Im Rennen beim Elektroauto-Wahn scheint Tesla die Nase vorn zu haben. Volkswagen will aufholen. Ungeklärt bleibt dennoch die Frage, woher der Strom kommen soll. Das scheint Politik und Industrie jedoch nicht zu stören.
Börsen-Zeitung: "Tesla testet Marktmacht", Kommentar von Sebastian Schmid
Tesla hat im dritten Quartal weniger erlöst als prognostiziert. Die Aktie verlor daraufhin zunächst gut 5 Prozent an Wert. Bedeutet dies, dass der Musk-Konzern ein Nachfrageproblem hat, womöglich auf dem absteigenden Ast ist? Jeder Wettbewerber, der Hoffnungen in diese Richtung hegen sollte, ist gut beraten, diese schnell zu begraben. Es spricht wenig dafür, dass ein Nachfragemangel den US-Konzern ausgebremst haben könnte. So hat der Elektroautovorreiter für das dritte Quartal noch immer einen Anstieg von Auslieferungen und Erlösen um mehr als 50 Prozent ausweisen können. Musk kündigte zudem an, dass Tesla ein "episches Jahresende" erleben dürfte. Das ist zu diesem Zeitpunkt selbst für den vollmundigen Konzerngründer eine Ansage.
Gründe für Optimismus hat er in Fülle. In den vergangenen Monaten konnte Elon Musk mehrfach antesten, wie mächtig die Marke Tesla mittlerweile ist. Selbst drastische Preiserhöhungen - auch in Deutschland - haben die Nachfrage nicht gebremst. Im Gegenteil: Hierzulande ist Tesla in diesem Jahr mit weitem Abstand die Nummer 1 bei batterieelektrischen Fahrzeugen. Während Volkswagen 2022 bislang sogar deutlich rückläufige Auslieferungen seiner ID-Fahrzeuge (minus 40 Prozent) hierzulande hinnehmen musste, ist Tesla (plus 48 Prozent) kräftig gewachsen.
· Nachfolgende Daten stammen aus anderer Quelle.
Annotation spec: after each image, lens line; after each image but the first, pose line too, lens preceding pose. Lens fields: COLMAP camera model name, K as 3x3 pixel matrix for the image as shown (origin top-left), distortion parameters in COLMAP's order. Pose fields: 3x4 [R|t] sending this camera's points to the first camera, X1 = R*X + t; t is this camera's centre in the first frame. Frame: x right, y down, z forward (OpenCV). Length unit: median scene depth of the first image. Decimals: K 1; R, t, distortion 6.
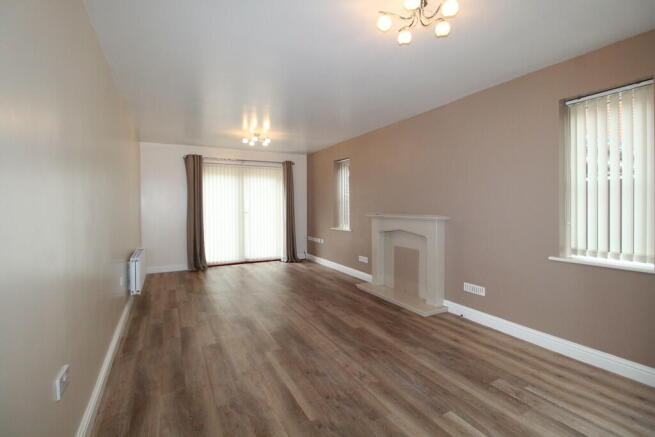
lens RADIAL K [[306.2, 0, 324.0], [0, 306.2, 200.6], [0, 0, 1]] dist [0.003647, -0.000387]
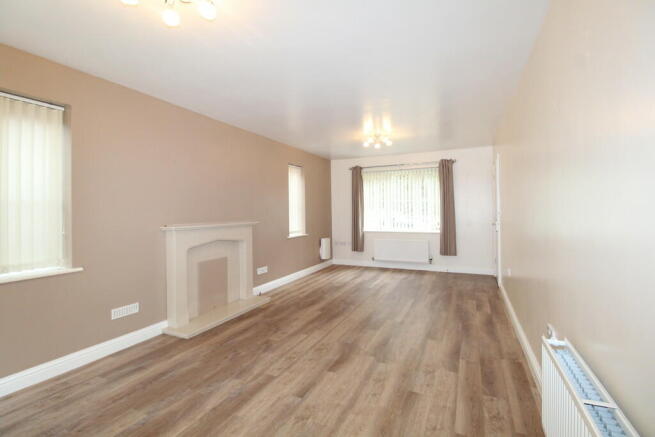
lens RADIAL K [[306.2, 0, 326.9], [0, 306.2, 218.3], [0, 0, 1]] dist [0.003647, -0.000387]
pose [[-0.616022, -0.004233, 0.787717, -0.830497], [0.002072, 0.999973, 0.006993, 0.033506], [-0.787726, 0.005940, -0.615997, 1.653045]]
Begrenzender Faktor bleibt damit vorerst die Verfügbarkeit der Fahrzeuge. Diese könnte sich zeitnah indes bessern. Denn der US-Konzern hat sich entschieden, die Parksensoren aus den Volumenmodellen 3 und Y ab sofort zu entfernen. Ein Softwareupdate soll über die diversen Kameras eine neue Einparkhilfe bringen. Dass sich Musk traut, ein in fast allen Fahrzeugsegmenten zum Standard zählendes Feature zu entfernen, zeugt von enormem Selbstvertrauen. Helfen könnte es Tesla an zwei Fronten. Erstens ist es ein Bereich weniger, in dem Lieferengpässe für Produktionsprobleme sorgen könnten. Zweitens dürfte es die Marge treiben, dass die Autos in der Produktion günstiger werden. Schon heute spielt Tesla mit einer operativen Marge von 17,1 Prozent auf Porsche-Niveau - bei deutlich höheren Absatzvolumina. Der Abstand bei Letzteren wächst zudem, so dass die Skalenvorteile der Amerikaner weiter wachsen und damit auch die Marge.
Volkswagen will derweil ans Zeichenbrett zurück. VW-Markenchef Thomas Schäfer hat auf dem IFA-Branchengipfel angekündigt, sowohl in der Hard- als auch in der Software der ID-Modelle die Produktsubstanz verbessern zu wollen. Der erste Anlauf der Elektrooffensive aus Wolfsburg ist wohl gescheitert. Der zweite Anlauf wird nicht einfacher. Platzhirsch Tesla hat mittlerweile deutlich mehr Marktmacht als beim ersten Anlauf von VW.